*WORK ORDER*:
Identify each line in the records below that contains the string "мере" and copy those lines. The match is case-sensitive.
........
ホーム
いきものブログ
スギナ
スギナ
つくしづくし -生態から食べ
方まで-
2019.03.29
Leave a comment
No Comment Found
........
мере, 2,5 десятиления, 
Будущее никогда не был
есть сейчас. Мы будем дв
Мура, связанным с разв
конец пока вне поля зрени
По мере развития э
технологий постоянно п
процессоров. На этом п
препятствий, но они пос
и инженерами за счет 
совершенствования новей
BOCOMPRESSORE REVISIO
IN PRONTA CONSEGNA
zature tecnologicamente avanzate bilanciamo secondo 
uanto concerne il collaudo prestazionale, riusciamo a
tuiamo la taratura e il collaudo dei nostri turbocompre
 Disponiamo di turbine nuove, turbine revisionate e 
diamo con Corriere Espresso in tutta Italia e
........
*RESPONSE*:
мере, 2,5 десятиления, 
По мере развития э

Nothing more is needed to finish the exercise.